REQUIRED ACTION:
Output the entries below word for word, stopping once the line containing "output wire id_13;" is done, and omit each picture.

PROVIDED INFORMATION:
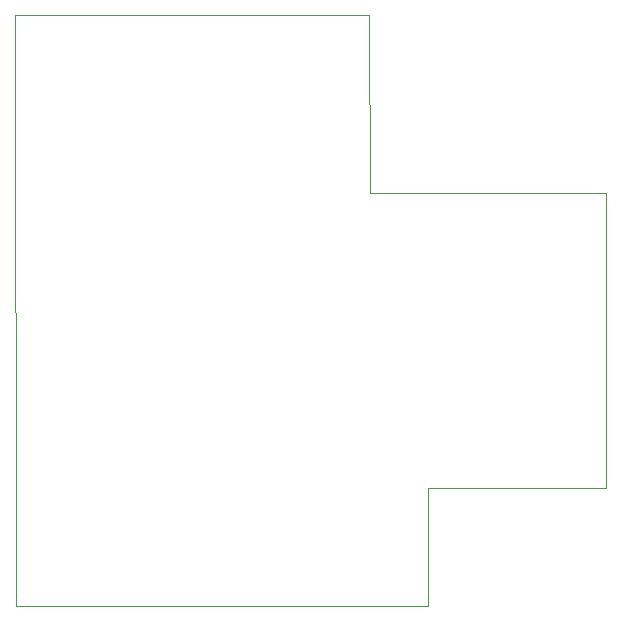
<source format=gbr>
%TF.GenerationSoftware,KiCad,Pcbnew,9.0.0*%
%TF.CreationDate,2025-11-19T20:28:37-08:00*%
%TF.ProjectId,MegaAV_CE,4d656761-4156-45f4-9345-2e6b69636164,rev?*%
%TF.SameCoordinates,Original*%
%TF.FileFunction,Profile,NP*%
%FSLAX46Y46*%
G04 Gerber Fmt 4.6, Leading zero omitted, Abs format (unit mm)*
G04 Created by KiCad (PCBNEW 9.0.0) date 2025-11-19 20:28:37*
%MOMM*%
%LPD*%
G01*
G04 APERTURE LIST*
%TA.AperFunction,Profile*%
%ADD10C,0.050000*%
%TD*%
G04 APERTURE END LIST*
D10*
X169340000Y-144330000D02*
X204290000Y-144350000D01*
X199300000Y-94350000D02*
X169300000Y-94330000D01*
X199300000Y-94350000D02*
X199310000Y-109350000D01*
X219320000Y-134350000D02*
X219300000Y-109350000D01*
X204290000Y-139350000D02*
X204290000Y-134350000D01*
X204290000Y-139350000D02*
X204290000Y-144350000D01*
X204290000Y-134350000D02*
X214320000Y-134350000D01*
X209310000Y-109350000D02*
X214310000Y-109350000D01*
X214320000Y-134350000D02*
X219320000Y-134350000D01*
X199310000Y-109350000D02*
X209310000Y-109350000D01*
X219300000Y-109350000D02*
X214310000Y-109350000D01*
X169300000Y-94330000D02*
X169340000Y-144330000D01*
M02*

</source>
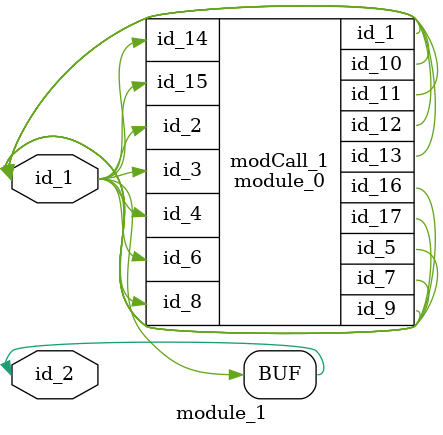
<source format=v>
module module_0 (
    id_1,
    id_2,
    id_3,
    id_4,
    id_5,
    id_6,
    id_7,
    id_8,
    id_9,
    id_10,
    id_11,
    id_12,
    id_13,
    id_14,
    id_15,
    id_16,
    id_17
);
  output wire id_17;
  output wire id_16;
  input wire id_15;
  input wire id_14;
  output wire id_13;
  output wire id_12;
  output wire id_11;
  output wire id_10;
  inout wire id_9;
  input wire id_8;
  output wire id_7;
  input wire id_6;
  inout wire id_5;
  input wire id_4;
  input wire id_3;
  input wire id_2;
  inout wire id_1;
  wire id_18;
endmodule
module module_1 (
    id_1,
    id_2
);
  inout wire id_2;
  input wire id_1;
  assign id_2 = id_1;
  module_0 modCall_1 (
      id_2,
      id_1,
      id_1,
      id_2,
      id_2,
      id_1,
      id_2,
      id_2,
      id_2,
      id_2,
      id_2,
      id_2,
      id_2,
      id_2,
      id_1,
      id_2,
      id_2
  );
endmodule

</source>
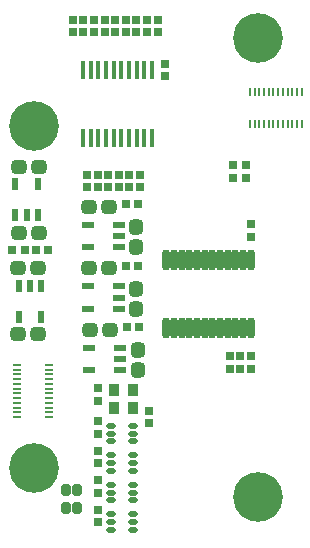
<source format=gbr>
G04*
G04 #@! TF.GenerationSoftware,Altium Limited,Altium Designer,24.9.1 (31)*
G04*
G04 Layer_Color=16711935*
%FSLAX44Y44*%
%MOMM*%
G71*
G04*
G04 #@! TF.SameCoordinates,B31CAF09-BB74-4FAA-89E9-8BE817FA7118*
G04*
G04*
G04 #@! TF.FilePolarity,Negative*
G04*
G01*
G75*
%ADD10C,4.2032*%
%ADD21R,0.2300X0.7000*%
%ADD22R,0.7000X0.2300*%
%ADD24R,1.1000X0.6000*%
%ADD27R,0.6000X1.1000*%
G04:AMPARAMS|DCode=31|XSize=1.5mm|YSize=0.4mm|CornerRadius=0.1mm|HoleSize=0mm|Usage=FLASHONLY|Rotation=90.000|XOffset=0mm|YOffset=0mm|HoleType=Round|Shape=RoundedRectangle|*
%AMROUNDEDRECTD31*
21,1,1.5000,0.2000,0,0,90.0*
21,1,1.3000,0.4000,0,0,90.0*
1,1,0.2000,0.1000,0.6500*
1,1,0.2000,0.1000,-0.6500*
1,1,0.2000,-0.1000,-0.6500*
1,1,0.2000,-0.1000,0.6500*
%
%ADD31ROUNDEDRECTD31*%
G04:AMPARAMS|DCode=33|XSize=0.75mm|YSize=0.7mm|CornerRadius=0.2mm|HoleSize=0mm|Usage=FLASHONLY|Rotation=270.000|XOffset=0mm|YOffset=0mm|HoleType=Round|Shape=RoundedRectangle|*
%AMROUNDEDRECTD33*
21,1,0.7500,0.3000,0,0,270.0*
21,1,0.3500,0.7000,0,0,270.0*
1,1,0.4000,-0.1500,-0.1750*
1,1,0.4000,-0.1500,0.1750*
1,1,0.4000,0.1500,0.1750*
1,1,0.4000,0.1500,-0.1750*
%
%ADD33ROUNDEDRECTD33*%
G04:AMPARAMS|DCode=34|XSize=1.0032mm|YSize=0.8032mm|CornerRadius=0.2516mm|HoleSize=0mm|Usage=FLASHONLY|Rotation=90.000|XOffset=0mm|YOffset=0mm|HoleType=Round|Shape=RoundedRectangle|*
%AMROUNDEDRECTD34*
21,1,1.0032,0.3000,0,0,90.0*
21,1,0.5000,0.8032,0,0,90.0*
1,1,0.5032,0.1500,0.2500*
1,1,0.5032,0.1500,-0.2500*
1,1,0.5032,-0.1500,-0.2500*
1,1,0.5032,-0.1500,0.2500*
%
%ADD34ROUNDEDRECTD34*%
%ADD35R,0.8532X1.0532*%
G04:AMPARAMS|DCode=36|XSize=0.75mm|YSize=0.7mm|CornerRadius=0.2mm|HoleSize=0mm|Usage=FLASHONLY|Rotation=180.000|XOffset=0mm|YOffset=0mm|HoleType=Round|Shape=RoundedRectangle|*
%AMROUNDEDRECTD36*
21,1,0.7500,0.3000,0,0,180.0*
21,1,0.3500,0.7000,0,0,180.0*
1,1,0.4000,-0.1750,0.1500*
1,1,0.4000,0.1750,0.1500*
1,1,0.4000,0.1750,-0.1500*
1,1,0.4000,-0.1750,-0.1500*
%
%ADD36ROUNDEDRECTD36*%
G04:AMPARAMS|DCode=37|XSize=1.3032mm|YSize=1.2032mm|CornerRadius=0.3516mm|HoleSize=0mm|Usage=FLASHONLY|Rotation=180.000|XOffset=0mm|YOffset=0mm|HoleType=Round|Shape=RoundedRectangle|*
%AMROUNDEDRECTD37*
21,1,1.3032,0.5000,0,0,180.0*
21,1,0.6000,1.2032,0,0,180.0*
1,1,0.7032,-0.3000,0.2500*
1,1,0.7032,0.3000,0.2500*
1,1,0.7032,0.3000,-0.2500*
1,1,0.7032,-0.3000,-0.2500*
%
%ADD37ROUNDEDRECTD37*%
G04:AMPARAMS|DCode=38|XSize=1.3032mm|YSize=1.2032mm|CornerRadius=0.3516mm|HoleSize=0mm|Usage=FLASHONLY|Rotation=270.000|XOffset=0mm|YOffset=0mm|HoleType=Round|Shape=RoundedRectangle|*
%AMROUNDEDRECTD38*
21,1,1.3032,0.5000,0,0,270.0*
21,1,0.6000,1.2032,0,0,270.0*
1,1,0.7032,-0.2500,-0.3000*
1,1,0.7032,-0.2500,0.3000*
1,1,0.7032,0.2500,0.3000*
1,1,0.7032,0.2500,-0.3000*
%
%ADD38ROUNDEDRECTD38*%
G04:AMPARAMS|DCode=39|XSize=0.5032mm|YSize=0.8632mm|CornerRadius=0.1766mm|HoleSize=0mm|Usage=FLASHONLY|Rotation=270.000|XOffset=0mm|YOffset=0mm|HoleType=Round|Shape=RoundedRectangle|*
%AMROUNDEDRECTD39*
21,1,0.5032,0.5100,0,0,270.0*
21,1,0.1500,0.8632,0,0,270.0*
1,1,0.3532,-0.2550,-0.0750*
1,1,0.3532,-0.2550,0.0750*
1,1,0.3532,0.2550,0.0750*
1,1,0.3532,0.2550,-0.0750*
%
%ADD39ROUNDEDRECTD39*%
G04:AMPARAMS|DCode=40|XSize=1.7032mm|YSize=0.6532mm|CornerRadius=0.2141mm|HoleSize=0mm|Usage=FLASHONLY|Rotation=90.000|XOffset=0mm|YOffset=0mm|HoleType=Round|Shape=RoundedRectangle|*
%AMROUNDEDRECTD40*
21,1,1.7032,0.2250,0,0,90.0*
21,1,1.2750,0.6532,0,0,90.0*
1,1,0.4282,0.1125,0.6375*
1,1,0.4282,0.1125,-0.6375*
1,1,0.4282,-0.1125,-0.6375*
1,1,0.4282,-0.1125,0.6375*
%
%ADD40ROUNDEDRECTD40*%
D10*
X215000Y439000D02*
D03*
X25000Y364000D02*
D03*
Y75000D02*
D03*
X215000Y50000D02*
D03*
D21*
X208000Y366450D02*
D03*
Y393550D02*
D03*
X212000Y366450D02*
D03*
Y393550D02*
D03*
X216000Y366450D02*
D03*
Y393550D02*
D03*
X220000Y366450D02*
D03*
Y393550D02*
D03*
X224000Y366450D02*
D03*
Y393550D02*
D03*
X228000Y366450D02*
D03*
Y393550D02*
D03*
X232000Y366450D02*
D03*
Y393550D02*
D03*
X236000Y366450D02*
D03*
Y393550D02*
D03*
X240000Y366450D02*
D03*
Y393550D02*
D03*
X244000Y366450D02*
D03*
Y393550D02*
D03*
X248000Y366450D02*
D03*
Y393550D02*
D03*
X252000Y366450D02*
D03*
Y393550D02*
D03*
D22*
X10450Y162000D02*
D03*
X37550D02*
D03*
X10450Y158000D02*
D03*
X37550D02*
D03*
X10450Y154000D02*
D03*
X37550D02*
D03*
X10450Y150000D02*
D03*
X37550D02*
D03*
X10450Y146000D02*
D03*
X37550D02*
D03*
X10450Y142000D02*
D03*
X37550D02*
D03*
X10450Y138000D02*
D03*
X37550D02*
D03*
X10450Y134000D02*
D03*
X37550D02*
D03*
X10450Y130000D02*
D03*
X37550D02*
D03*
X10450Y126000D02*
D03*
X37550D02*
D03*
X10450Y122000D02*
D03*
X37550D02*
D03*
X10450Y118000D02*
D03*
X37550D02*
D03*
D24*
X97000Y228500D02*
D03*
Y219000D02*
D03*
Y209500D02*
D03*
X71000D02*
D03*
Y228500D02*
D03*
X72000Y176500D02*
D03*
Y157500D02*
D03*
X98000D02*
D03*
Y167000D02*
D03*
Y176500D02*
D03*
X71000Y280500D02*
D03*
Y261500D02*
D03*
X97000D02*
D03*
Y271000D02*
D03*
Y280500D02*
D03*
D27*
X28500Y289000D02*
D03*
X19000D02*
D03*
X9500D02*
D03*
Y315000D02*
D03*
X28500D02*
D03*
X12500Y203000D02*
D03*
X31500D02*
D03*
Y229000D02*
D03*
X22000D02*
D03*
X12500D02*
D03*
D31*
X125250Y412000D02*
D03*
X118750D02*
D03*
X112250D02*
D03*
X105750D02*
D03*
X99250D02*
D03*
X92750D02*
D03*
X86250D02*
D03*
X79750D02*
D03*
X73250D02*
D03*
X66750D02*
D03*
X66750Y354000D02*
D03*
X73250D02*
D03*
X79750D02*
D03*
X86250D02*
D03*
X92750D02*
D03*
X99250D02*
D03*
X105750D02*
D03*
X112250D02*
D03*
X118750D02*
D03*
X125250D02*
D03*
D33*
X205000Y320750D02*
D03*
Y331250D02*
D03*
X194000Y320750D02*
D03*
Y331250D02*
D03*
X70000Y323250D02*
D03*
Y312750D02*
D03*
X79000D02*
D03*
Y323250D02*
D03*
X88000Y312750D02*
D03*
Y323250D02*
D03*
X97000Y312750D02*
D03*
Y323250D02*
D03*
X106000D02*
D03*
Y312750D02*
D03*
X79000Y142250D02*
D03*
Y131750D02*
D03*
X123000Y123250D02*
D03*
Y112750D02*
D03*
X79000Y114250D02*
D03*
Y103750D02*
D03*
Y89250D02*
D03*
Y78750D02*
D03*
Y53750D02*
D03*
Y64250D02*
D03*
Y28750D02*
D03*
Y39250D02*
D03*
X191000Y158750D02*
D03*
Y169250D02*
D03*
X200000D02*
D03*
Y158750D02*
D03*
X209000Y169250D02*
D03*
Y158750D02*
D03*
Y281250D02*
D03*
Y270750D02*
D03*
X115000Y323250D02*
D03*
Y312750D02*
D03*
X121000Y443750D02*
D03*
Y454250D02*
D03*
X94000Y454250D02*
D03*
Y443750D02*
D03*
X58000Y443750D02*
D03*
Y454250D02*
D03*
X76000D02*
D03*
Y443750D02*
D03*
X85000Y454250D02*
D03*
Y443750D02*
D03*
X67000D02*
D03*
Y454250D02*
D03*
X103000Y443750D02*
D03*
Y454250D02*
D03*
X130000Y443750D02*
D03*
Y454250D02*
D03*
X112000Y454250D02*
D03*
Y443750D02*
D03*
X136000Y417250D02*
D03*
Y406750D02*
D03*
D34*
X62000Y56000D02*
D03*
X52000D02*
D03*
X62000Y41000D02*
D03*
X52000D02*
D03*
D35*
X109250Y140750D02*
D03*
X92750D02*
D03*
Y125250D02*
D03*
X109250D02*
D03*
D36*
X37250Y259000D02*
D03*
X26750D02*
D03*
X17250D02*
D03*
X6750D02*
D03*
X102750Y246000D02*
D03*
X113250D02*
D03*
X114250Y194000D02*
D03*
X103750D02*
D03*
X113250Y298000D02*
D03*
X102750D02*
D03*
D37*
X12500Y274000D02*
D03*
X29500D02*
D03*
Y330000D02*
D03*
X12500D02*
D03*
X71500Y244000D02*
D03*
X88500D02*
D03*
X11500D02*
D03*
X28500D02*
D03*
Y188000D02*
D03*
X11500D02*
D03*
X89500Y192000D02*
D03*
X72500D02*
D03*
X71500Y296000D02*
D03*
X88500D02*
D03*
D38*
X112000Y226500D02*
D03*
Y209500D02*
D03*
X113000Y157500D02*
D03*
Y174500D02*
D03*
X112000Y261500D02*
D03*
Y278500D02*
D03*
D39*
X90800Y110500D02*
D03*
Y104000D02*
D03*
Y97500D02*
D03*
X109200Y110500D02*
D03*
Y104000D02*
D03*
Y97500D02*
D03*
X90800Y85500D02*
D03*
Y79000D02*
D03*
Y72500D02*
D03*
X109200Y85500D02*
D03*
Y79000D02*
D03*
Y72500D02*
D03*
X90800Y60500D02*
D03*
Y54000D02*
D03*
Y47500D02*
D03*
X109200Y60500D02*
D03*
Y54000D02*
D03*
Y47500D02*
D03*
X90800Y35500D02*
D03*
Y29000D02*
D03*
Y22500D02*
D03*
X109200Y35500D02*
D03*
Y29000D02*
D03*
Y22500D02*
D03*
D40*
X202250Y193000D02*
D03*
X195750D02*
D03*
X189250D02*
D03*
X182750D02*
D03*
X176250D02*
D03*
X169750D02*
D03*
X163250D02*
D03*
X156750D02*
D03*
X150250D02*
D03*
X143750D02*
D03*
X137250D02*
D03*
Y251000D02*
D03*
X143750D02*
D03*
X150250D02*
D03*
X156750D02*
D03*
X163250D02*
D03*
X169750D02*
D03*
X176250D02*
D03*
X182750D02*
D03*
X189250D02*
D03*
X195750D02*
D03*
X202250D02*
D03*
X208750D02*
D03*
Y193000D02*
D03*
M02*

</source>
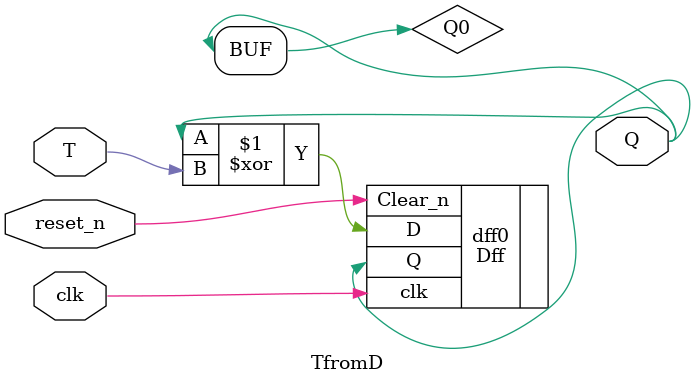
<source format=v>
`timescale 1ns / 1ps


module TfromD(
    input clk,
    input reset_n,
    input T,
    output Q
    );
    
    Dff dff0(.D(Q ^ T),.clk(clk),.Clear_n(reset_n),.Q(Q0));
    
    assign Q = Q0;
    
endmodule

</source>
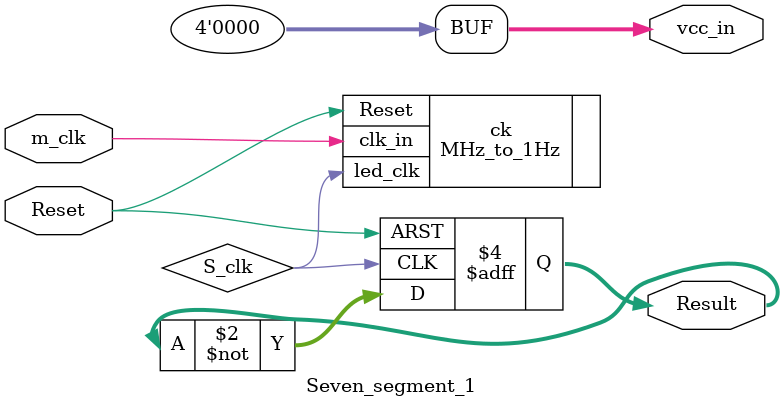
<source format=v>
module Seven_segment_1(m_clk, Reset, Result, vcc_in);
    input m_clk, Reset;
    output reg [3:0]vcc_in;
    output reg [7:0]Result;
    wire S_clk;
    
    
    MHz_to_1Hz ck(.clk_in(m_clk), .led_clk(S_clk), .Reset(Reset));
    
     
            initial
                begin
                    Result <= 8'b11111111;
                    vcc_in = 4'b0000;
                end
                
            
            always @(posedge S_clk or posedge Reset)
                begin
                    if(Reset)
                        Result <= 8'b11111111;
                    else
                        Result[7:0] <= ~Result[7:0];
                end
    
endmodule


</source>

TASK RESPONSE:
<source format=gbr>
%TF.GenerationSoftware,KiCad,Pcbnew,9.0.0*%
%TF.CreationDate,2025-11-19T20:28:37-08:00*%
%TF.ProjectId,MegaAV_CE,4d656761-4156-45f4-9345-2e6b69636164,rev?*%
%TF.SameCoordinates,Original*%
%TF.FileFunction,Profile,NP*%
%FSLAX46Y46*%
G04 Gerber Fmt 4.6, Leading zero omitted, Abs format (unit mm)*
G04 Created by KiCad (PCBNEW 9.0.0) date 2025-11-19 20:28:37*
%MOMM*%
%LPD*%
G01*
G04 APERTURE LIST*
%TA.AperFunction,Profile*%
%ADD10C,0.050000*%
%TD*%
G04 APERTURE END LIST*
D10*
X169340000Y-144330000D02*
X204290000Y-144350000D01*
X199300000Y-94350000D02*
X169300000Y-94330000D01*
X199300000Y-94350000D02*
X199310000Y-109350000D01*
X219320000Y-134350000D02*
X219300000Y-109350000D01*
X204290000Y-139350000D02*
X204290000Y-134350000D01*
X204290000Y-139350000D02*
X204290000Y-144350000D01*
X204290000Y-134350000D02*
X214320000Y-134350000D01*
X209310000Y-109350000D02*
X214310000Y-109350000D01*
X214320000Y-134350000D02*
X219320000Y-134350000D01*
X199310000Y-109350000D02*
X209310000Y-109350000D01*
X219300000Y-109350000D02*
X214310000Y-109350000D01*
X169300000Y-94330000D02*
X169340000Y-144330000D01*
M02*

</source>
<source format=v>
module module_0 (
    id_1,
    id_2,
    id_3,
    id_4,
    id_5,
    id_6,
    id_7,
    id_8,
    id_9,
    id_10,
    id_11,
    id_12,
    id_13,
    id_14,
    id_15,
    id_16,
    id_17
);
  output wire id_17;
  output wire id_16;
  input wire id_15;
  input wire id_14;
  output wire id_13;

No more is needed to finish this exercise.